The second is social justice causes. There are all these causes I'm really passionate about, but I was too busy. You know when you're a good corporate person and don't talk about what you believe in so much? That always bothered me, but I was busy and doing what society did, being appropriate and not saying stuff. Now I have this opportunity to be totally authentic about what I care about.

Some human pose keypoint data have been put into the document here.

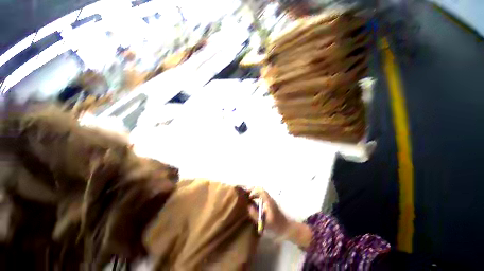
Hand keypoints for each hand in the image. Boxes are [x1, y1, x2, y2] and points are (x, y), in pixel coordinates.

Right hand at [245, 187, 312, 248]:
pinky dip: (256, 196)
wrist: (286, 228)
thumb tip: (248, 206)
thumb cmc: (276, 226)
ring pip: (260, 192)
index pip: (260, 190)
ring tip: (247, 198)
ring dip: (254, 192)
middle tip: (245, 195)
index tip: (248, 197)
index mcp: (268, 201)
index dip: (253, 191)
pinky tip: (252, 202)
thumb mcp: (265, 223)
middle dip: (252, 190)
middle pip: (260, 189)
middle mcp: (269, 198)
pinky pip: (261, 196)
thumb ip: (256, 215)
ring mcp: (269, 200)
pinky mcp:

In the world, we have problems, and I want to take the skills I've learned at Routehappy in helping to influence an industry and create something for the common good and apply that to a common universe. It's both social justice and politics. I've started to volunteer for a group for people facing economic anxieties because of what's going on with Covid, and I have some things I'm starting on the political front. I've hopefully made a lot of friendships in the industry throughout the decade, and I believe we all need to do something and take what's going on as a big wakeup call. Once I get my sea legs in this, I hope to get back to everyone I've known and worked with and help people understand how they can get involved.
BTN: Does the travel industry have a bigger role to play in matters of social justice?
Albert: When [George Floyd's death at the hands of a Minneapolis police officer] happened, [ATPCO head of communications Megan Humphries] and I partnered with some others. ATPCO is traditionally conservative and play-it-safe—and every company is in that vein—and it was like an immediate, "We can't stay silent anymore. We have to take a stand." There are some things that should be basics that we all agree with, and if we stay silent, nothing will ever change. Ultimately, Rolf sent out a note to the whole staff that was powerful, and we posted on LinkedIn. We all should have been doing more, is the reality, but it's a wake-up call, and we have an opportunity, and we shouldn't squander it. For travel, the notion of common good, you can both simultaneously pursue your own strategic, competitive business and do things for the common good.